2, moderate, the lesion can be more than one leaf, but only one lung; Cough, expectoration, sometimes varying degrees of hemoptysis, repeated lung infections, X-ray chest film shows some honeycomb shadows of lung lesions, auscultation can be heard and wet rales, even after systematic antibacterial treatment, local wet rales will not completely disappear.
3. In severe cases, lesions may appear in both lungs, such as fever, cough, expectoration and yellow pus. When there is Pseudomonas aeruginosa infection, yellow-green pus may be coughed up, chest tightness, shortness of breath, clubbed fingers (toes), hemoptysis to varying degrees, even massive hemoptysis, repeated lung infections, and moderate damage to lung function. X-ray films can identify the condition.
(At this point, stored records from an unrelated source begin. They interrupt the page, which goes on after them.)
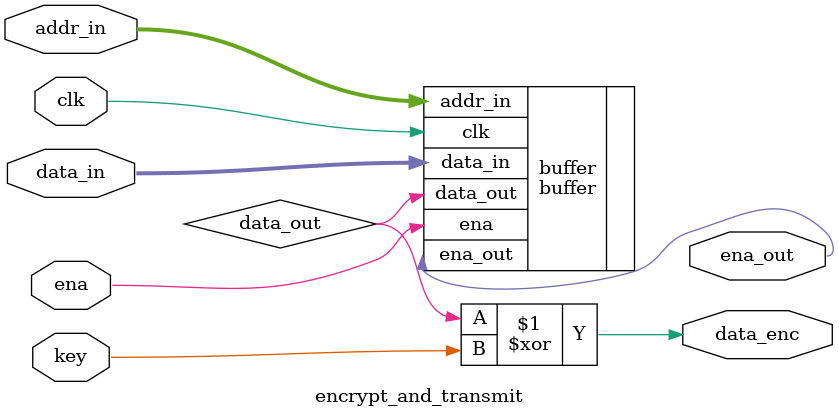
<source format=v>
module encrypt_and_transmit (
    input clk, ena, key,
    input [3:0] addr_in, data_in,
    // output data_out,  // debug only
    output ena_out, data_enc
);
    wire data_out;      // non debugging only
    buffer buffer (
        .clk(clk),
        .ena(ena),
        .addr_in(addr_in),
        .data_in(data_in),
        .ena_out(ena_out),
        .data_out(data_out)
    );
    assign data_enc = data_out ^ key;
endmodule

</source>
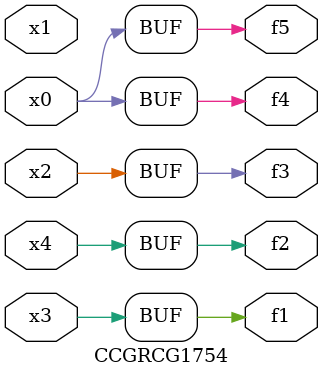
<source format=v>
module CCGRCG1754(
	input x0, x1, x2, x3, x4,
	output f1, f2, f3, f4, f5
);
	assign f1 = x3;
	assign f2 = x4;
	assign f3 = x2;
	assign f4 = x0;
	assign f5 = x0;
endmodule

</source>
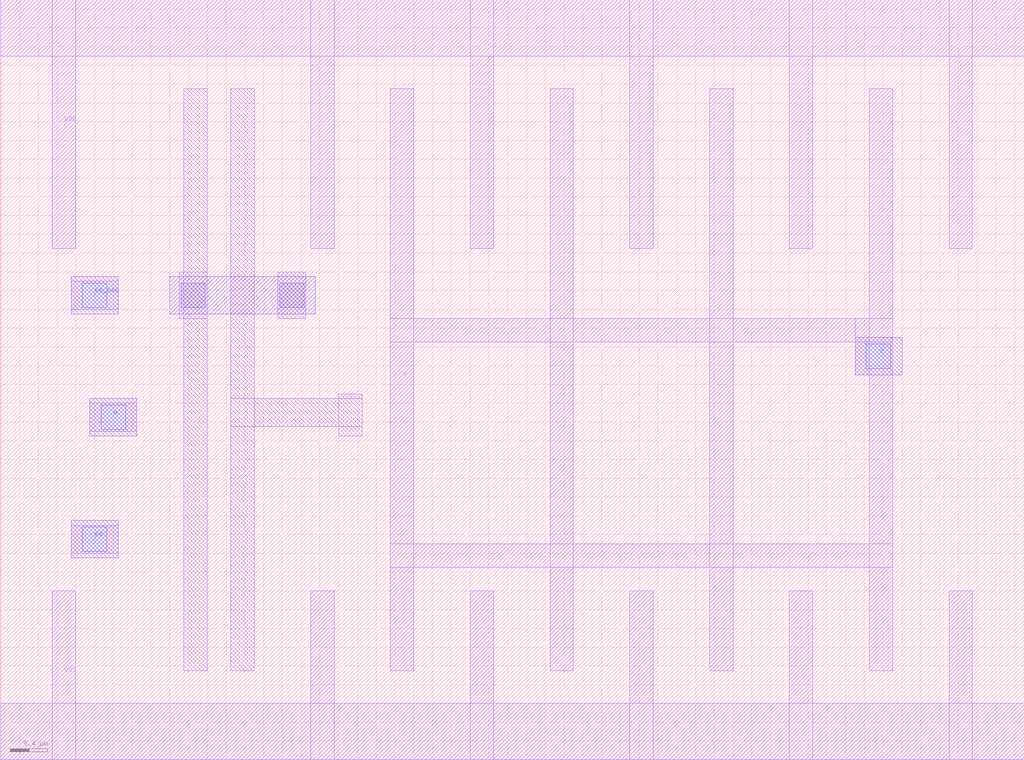
<source format=lef>
# Copyright 2022 Google LLC
# Licensed under the Apache License, Version 2.0 (the "License");
# you may not use this file except in compliance with the License.
# You may obtain a copy of the License at
#
#      http://www.apache.org/licenses/LICENSE-2.0
#
# Unless required by applicable law or agreed to in writing, software
# distributed under the License is distributed on an "AS IS" BASIS,
# WITHOUT WARRANTIES OR CONDITIONS OF ANY KIND, either express or implied.
# See the License for the specific language governing permissions and
# limitations under the License.
VERSION 5.7 ;
BUSBITCHARS "[]" ;
DIVIDERCHAR "/" ;

MACRO gf180mcu_osu_sc_gp12t3v3__tinv_8
  CLASS CORE ;
  ORIGIN 0 0 ;
  FOREIGN gf180mcu_osu_sc_gp12t3v3__tinv_8 0 0 ;
  SIZE 10.9 BY 8.1 ;
  SYMMETRY X Y ;
  SITE GF180_3p3_12t ;
  PIN VDD
    DIRECTION INOUT ;
    USE POWER ;
    SHAPE ABUTMENT ;
    PORT
      LAYER MET1 ;
        RECT 0 7.5 10.9 8.1 ;
        RECT 10.1 5.45 10.35 8.1 ;
        RECT 8.4 5.45 8.65 8.1 ;
        RECT 6.7 5.45 6.95 8.1 ;
        RECT 5 5.45 5.25 8.1 ;
        RECT 3.3 5.45 3.55 8.1 ;
        RECT 0.55 5.45 0.8 8.1 ;
    END
  END VDD
  PIN VSS
    DIRECTION INOUT ;
    USE GROUND ;
    PORT
      LAYER MET1 ;
        RECT 0 0 10.9 0.6 ;
        RECT 10.1 0 10.35 1.8 ;
        RECT 8.4 0 8.65 1.8 ;
        RECT 6.7 0 6.95 1.8 ;
        RECT 5 0 5.25 1.8 ;
        RECT 3.3 0 3.55 1.8 ;
        RECT 0.55 0 0.8 1.8 ;
    END
  END VSS
  PIN A
    DIRECTION INPUT ;
    USE SIGNAL ;
    PORT
      LAYER MET1 ;
        RECT 0.95 3.5 1.45 3.8 ;
      LAYER MET2 ;
        RECT 0.95 3.45 1.45 3.85 ;
      LAYER VIA12 ;
        RECT 1.07 3.52 1.33 3.78 ;
    END
  END A
  PIN EN
    DIRECTION INPUT ;
    USE SIGNAL ;
    PORT
      LAYER MET1 ;
        RECT 0.75 2.2 1.25 2.5 ;
      LAYER MET2 ;
        RECT 0.75 2.15 1.25 2.55 ;
      LAYER VIA12 ;
        RECT 0.87 2.22 1.13 2.48 ;
    END
  END EN
  PIN EN_BAR
    DIRECTION INPUT ;
    USE SIGNAL ;
    PORT
      LAYER MET1 ;
        RECT 0.75 4.8 1.25 5.1 ;
      LAYER MET2 ;
        RECT 0.75 4.75 1.25 5.15 ;
      LAYER VIA12 ;
        RECT 0.87 4.82 1.13 5.08 ;
    END
  END EN_BAR
  PIN Y
    DIRECTION OUTPUT ;
    USE SIGNAL ;
    PORT
      LAYER MET1 ;
        RECT 9.25 0.95 9.5 7.15 ;
        RECT 4.15 4.45 9.5 4.7 ;
        RECT 9.1 4.1 9.5 4.7 ;
        RECT 4.15 2.05 9.5 2.3 ;
        RECT 7.55 0.95 7.8 7.15 ;
        RECT 5.85 0.95 6.1 7.15 ;
        RECT 4.15 0.95 4.4 7.15 ;
      LAYER MET2 ;
        RECT 9.1 4.1 9.6 4.5 ;
      LAYER VIA12 ;
        RECT 9.22 4.17 9.48 4.43 ;
    END
  END Y
  OBS
    LAYER MET2 ;
      RECT 1.8 4.75 3.35 5.15 ;
    LAYER VIA12 ;
      RECT 2.97 4.82 3.23 5.08 ;
      RECT 1.92 4.82 2.18 5.08 ;
    LAYER MET1 ;
      RECT 2.45 0.95 2.7 7.15 ;
      RECT 3.6 3.45 3.85 3.9 ;
      RECT 2.45 3.55 3.85 3.85 ;
      RECT 1.95 0.95 2.2 7.15 ;
      RECT 1.9 4.7 2.2 5.2 ;
      RECT 2.95 4.7 3.25 5.2 ;
  END
END gf180mcu_osu_sc_gp12t3v3__tinv_8

</source>
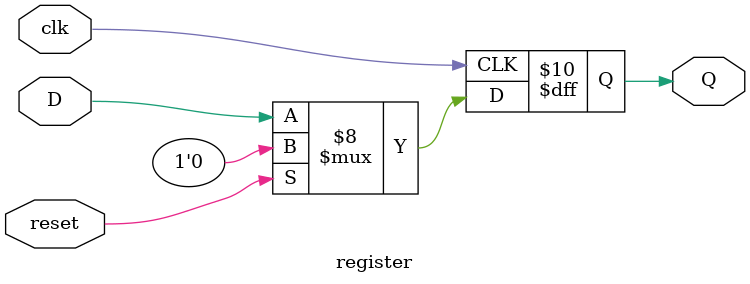
<source format=v>


module MSDAP_top_struct(
input sclk, 
input dclk, 
input start, 
input reset, 
input frame, 
input inputL, 
input inputR, 
output inReady, 
output outReady, 
output outputL, 
output outputR
);

wire [3:0] state;
wire input_en;
wire compute_en;
wire reset_regs;
wire reset_coeffs;
wire [15:0] new_data_L;
wire [15:0] new_data_R;

wire compute_en_L;
wire compute_en_R;
wire [1:0] op_L;
wire [1:0] op_R;
wire [15:0] data_word_L;
wire [15:0] data_word_R;
wire [39:0] answer_L;
wire [39:0] answer_R;

MSDAP_state_controller controller ( .sclk(sclk), .dclk(dclk), .start(start), .reset(reset), .frame(frame), .rj_done(rj_done), .coeff_done(coeff_done),
                                .input_en(input_en), .compute_en(compute_en), .reset_regs(reset_regs), .reset_coeffs(reset_coeffs), .inReady(inReady), .outReady(outReady), .state(state) );

//modules for LEFT channel
MSDAP_input input_module_L (.dclk(dclk), .input_en(input_en), .RST(reset_regs), .data_in(inputL), .new_data(new_data_L));

MSDAP_data_manager mem_L ( .sclk(sclk), .frame(frame), .state(state), .new_input(new_data_L), .new_input_ready(~input_en), .reset_regs(reset_regs), .reset_coeffs(reset_coeffs), 
                            .rj_done(rj_done), .coeff_done(coeff_done), .compute_en(compute_en_L), .op(op_L), .data_word(data_word_L) );

MSDAP_ALU compute_L (.sclk(sclk), .compute_en(compute_en_L), .RST(reset_regs), .op(op_L), .next_data(data_word_L), .computation_result(answer_L));

MSDAP_output output_module_L (.sclk(sclk), .RST(reset_regs), .computation_result(answer_L), .outReady(outReady), .out_bit(output_L));


//modules for RIGHT channel
MSDAP_input input_module_R (.dclk(dclk), .input_en(input_en), .RST(reset_regs), .data_in(inputR), .new_data(new_data_R));

MSDAP_data_manager mem_R ( .sclk(sclk), .frame(frame), .state(state), .new_input(new_data_R), .new_input_ready(~input_en), .reset_regs(reset_regs), .reset_coeffs(reset_coeffs), 
                            .rj_done(rj_done), .coeff_done(coeff_done), .compute_en(compute_en_R), .op(op_R), .data_word(data_word_R) );

MSDAP_ALU compute_R (.sclk(sclk), .compute_en(compute_en_R), .RST(reset_regs), .op(op_R), .next_data(data_word_R), .computation_result(answer_R));

MSDAP_output output_module_R (.sclk(sclk), .RST(reset_regs), .computation_result(answer_R), .outReady(outReady), .out_bit(output_R));
  
endmodule

module MSDAP_state_controller( 
  input sclk,
  input dclk,
  input start,
  input reset,
  input frame,
  input rj_done,
  input coeff_done,
  
  output reg input_en,
  output reg compute_en,
  output reg reset_regs,
  output reg reset_coeffs,
  output reg inReady,
  output reg outReady,
  output reg [3:0] state
);

parameter
INITIALIZE = 0,
WAIT_RJ = 1,
READ_RJ = 2,
WAIT_COEFF = 3,
READ_COEFF = 4,
WAIT_INPUT = 5,
WORKING = 6,
CLEARING = 7,
SLEEP = 8;

//reg [3:0] state;
reg [3:0] next_state;

reg [3:0] input_counter; //counts 16 input bits
reg [5:0] output_counter; //counts 40 input bits

always@(posedge start) state <= INITIALIZE;

always@(posedge sclk, posedge reset)begin
  if(reset && (state == WORKING || state == SLEEP || state == CLEARING))
    state <= CLEARING;
  else
    state <= next_state;
end

always@(posedge frame)begin
  input_en <= 1;
  input_counter <= 0;
  
  outReady <= 1;
  output_counter <= 0;
end

always@(posedge dclk)begin
  if(input_en) begin      
      if(input_counter == 15) //if done with 16 inputs
        input_en <= 0;
      input_counter <= input_counter + 1;
    end
end

always@(posedge sclk)begin
  if(outReady == 1)  begin
    if(output_counter == 39) //if done with 40 outputs    
      outReady <= 0;      
    output_counter <= output_counter + 1;
  end
end

always@(*)begin
  case(state)
    INITIALIZE: begin
      reset_regs <= 1;
      reset_coeffs <= 1;
      inReady <= 0;
      input_en <= 0;
      compute_en <= 0;
      
      next_state <= WAIT_RJ;
    end
    
    WAIT_RJ: begin    
      reset_regs <= 0;
      reset_coeffs <= 0;     
      inReady <= 1;      
      if(frame) 
        next_state <= READ_RJ;
    else next_state <= WAIT_RJ;
    end
    
    READ_RJ: begin      
      inReady <= 1'b1;
      if(rj_done)
        next_state <= WAIT_COEFF;                  
    end
    
    WAIT_COEFF: begin
      inReady <= 1'b1;      
      if(frame) 
        next_state <= READ_COEFF;
      else next_state <= WAIT_COEFF;
    end
    
    READ_COEFF: begin
      inReady <= 1'b1;
      if(coeff_done)
        next_state <= WAIT_INPUT;
    end
    
    WAIT_INPUT: begin
      inReady <= 1'b1;    
      if(frame) 
        next_state <= WORKING; //if the frame is high, a new input is ready to be read in                          
    end
    
    WORKING: begin      
      inReady <= 1'b1;
      compute_en <= 1'b1;                                         
    end
    
    CLEARING: begin
      inReady <= 1'b0;
      compute_en <= 1'b0;
      if(reset) next_state = CLEARING;
      else next_state = WAIT_INPUT;
    end
    
    SLEEP: begin      
      inReady <= 1;
      compute_en <= 1'b0;
      next_state = SLEEP;
    end               
  endcase 
end
  
endmodule //end MSDAP_state_controller



//module MSDAP_input is used to shift in new data 1 bit at a time (LSB first)
//and store in a 16-bit register
module MSDAP_input
(
  input dclk,
  input input_en,
  input RST,
  input data_in,  
  output [15:0] new_data
);

reg [15:0] shift_reg;
integer i;

always@(posedge RST)  shift_reg <= 0;

always@(posedge dclk)begin
  if(input_en)  begin
    for(i = 14; i >= 0; i=i-1)
      shift_reg[i] <= shift_reg[i+1];    
    shift_reg[15] <= data_in;
  end
end

assign new_data = shift_reg;    

endmodule //end MSDAP_input


//memory storage for RJ, coeff, and input data
//outputs previous data words in the order determined by the coefficients
module MSDAP_data_manager(
input sclk,
input frame,
input [3:0] state,
input [15:0] new_input,
input new_input_ready,
input reset_regs,
input reset_coeffs,

output reg rj_done,
output reg coeff_done,
output reg compute_en, //enables the computation
output reg [1:0] op, //op: 00 = ADD, 01 = SUB, 10 = SHIFT
output reg [15:0] data_word
);

parameter ORDER = 256; //the order of the filter
parameter NUM_COEFF = 512; //assumed maximum number of coefficients
integer i;

wire [7:0] target_addr;
reg [7:0] n; //points to the most recent input
reg [7:0] rj [15:0]; //all 16 RJ values (each 8-bits)
reg [8:0] coeff [NUM_COEFF-1:0]; //all 512 coeffs (each 9-bits)
reg [15:0] data [ORDER-1:0]; //memory for the most recent 256 inputs (each 16 bits)

reg [3:0] rj_addr;
reg [8:0] coeff_addr;
reg [7:0] data_addr;
reg [7:0] coeffs_processed; //used to count how many coeffs to process for a particular RJ

//reset registers (except RJs and coeffs)
always@(posedge reset_regs)begin
  for(i  = 0; i < ORDER; i=i+1)   
    data[i] <= 0; 
     
  n <= 0;  
  rj_addr <= 0;
  coeff_addr <= 0;
  data_addr <= 0;
  coeffs_processed <= 0;
  
  rj_done <= 0;
  coeff_done <= 0;
  compute_en <= 0;
  op <= 0;
  data_word <= 0;
end

//reset RJs and coeffs
always@(posedge reset_coeffs)begin
  for(i  = 0; i < 16; i=i+1)   
    rj[i] <= 0;
  for(i  = 0; i < NUM_COEFF; i=i+1)   
    coeff[i] <= 0;  
end


//whenever new inputs are ready, put it in the appropriate memory
always@(posedge new_input_ready)begin
  case(state)        
    2 : begin //READ_RJ
      rj[rj_addr] <= new_input;
      rj_addr <= rj_addr + 1;
      if(rj_addr == 15)
        rj_done <= 1;      
    end
        
    4 : begin //READ_COEFF
      coeff[coeff_addr] <= new_input;
      coeff_addr <= coeff_addr + 1;
      if(coeff_addr == NUM_COEFF-1)
        coeff_done <= 1; 
    end
        
    6 : begin //WORKING
      data[n] <= new_input;
      n <= n + 1;
    end      
  endcase
end //end always@(new_input_ready)


//always@(negedge sclk)begin end 
  
assign target_addr = n-1-coeff[coeff_addr];
//assign data_word   = data[target_addr];

always@(negedge sclk)begin
  if(frame && state == 6) begin
    compute_en <= 1;
  end  
end

//need to setup next data on posedge sclk
//because the computation occurs on negedge sclk,
always@(posedge sclk)begin
  
  data_word <= data[target_addr];
  
  if(compute_en) begin //if WORKING
    if(coeff_addr == 0 && ~frame)  //if done with computation      
        compute_en <= 0;
    else begin
    
      coeff_addr <= coeff_addr + 1;
        
      if(coeffs_processed == rj[rj_addr] - 1) begin //if done with this RJ
        coeffs_processed <= 0;
        rj_addr <= rj_addr + 1;             
      end    
      else     
        coeffs_processed <= coeffs_processed + 1;               
    end
        
    if(coeffs_processed == rj[rj_addr] - 1) //if the next coeff is the last, set SHIFT op
      op[1] <= 1; //set op to SHIFT
    else op[1] <= 0;
    
    op[0] <= coeff[coeff_addr][8]; //set op to ADD or SUB                  
  end     
end //end always@(posedge sclk)
endmodule //end MSDAP_memory



module MSDAP_ALU( //arithmetic logic for convolution computation
input sclk,
input compute_en,
input RST,
input [1:0] op, //op: 00 = ADD, 01 = SUB, 10 = SHIFT
input [15:0] next_data, //the next piece of data to be processed
output reg [39:0] computation_result
);

//wire [15:0] xor_data;
wire [15:0] twos_complement;
wire signed [39:0] next_sum;
reg signed [39:0] accumulator;

always@(posedge RST)  
  accumulator <= 0;

  //assign xor_data = next_data ^ {16{op[0]}};
  assign twos_complement = next_data ^ {16{op[0]}} + op[0];
  
  //perform ADD or SUB using combinational logic 
assign next_sum = accumulator + { {8{twos_complement[15]}}, twos_complement, {16{1'b0}} };
  
//perform computation on negedge sclk
always@(negedge sclk) begin
  if(compute_en)  begin        
    if(op[1] == 1'b0) //perform add    
      accumulator <= next_sum;          
    else if(op[1] == 1'b1) //perform add and shift    
      accumulator <= next_sum >>> 1;          
  end
end

always@(negedge compute_en) begin
  computation_result <= accumulator; // >>> 1; //perform last shift
  accumulator <= 0;
end
  
endmodule //end MSDAP_ALU


//module for sending output data serially on sclk (LSB first)
module MSDAP_output(
input sclk,
input RST,
input [39:0] computation_result,
input outReady,
output out_bit
);

reg [39:0] shift_reg;
integer i;

always@(posedge RST)  
  shift_reg <= 0;

always@(posedge outReady) 
  shift_reg <= computation_result;

always@(posedge sclk)begin
  if(outReady)  
    for(i = 0; i < 39; i=i+1)
      shift_reg[i] <= shift_reg[i+1];
  else shift_reg <= 0; 
end

assign out_bit = shift_reg[0];    
  
endmodule //end MSDAP_output


//variable length register with synchronous reset
module register #(parameter WIDTH = 1)
(
  input clk,
  input reset,
  input [WIDTH-1:0] D,
  
  output reg [WIDTH-1:0] Q
);
always@(posedge clk) begin
  if(reset)
    Q <= 0;
  else 
    Q <= D;
end
endmodule //register

</source>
Treat 1 and promote expectoration.
2. Anti-infection.
3. Hemostatic treatment of hemoptysis.
4. Surgical treatment. The elderly and people with cardiopulmonary insufficiency are not suitable for surgery.
Prescription 1. According to the etiological examination, choose reasonable and effective antibiotics for symptomatic treatment.
2, palliative drugs: Zhike Huatan Pill, defibrase.
Therapeutic drugs: Changchun Baotai Pill/Baihe Gujin Pill (syndrome differentiation of yin and yang deficiency)
Clinical use: Ruyi Dingchuan Pill/Cordyceps Lily Pill.
3. Take Yunnan Baiyao regularly.
4. The application of drugs for promoting blood circulation and removing blood stasis can improve the immunity of patients.
Prevention and care
A, strengthen protection, improve the surrounding environment, avoid smoke and other harmful gases to stimulate the respiratory tract.
B, strengthen physical exercise and improve disease resistance. For example, running, walking, playing Tai Chi or practicing Qigong.
C. prevent colds.
D, diet care: eat more fresh fruits such as radish, pear, loquat, melon and watermelon, mainly to nourish the lungs, clear away heat and resolve phlegm. Avoid raw, cold, hard, sour and spicy foods.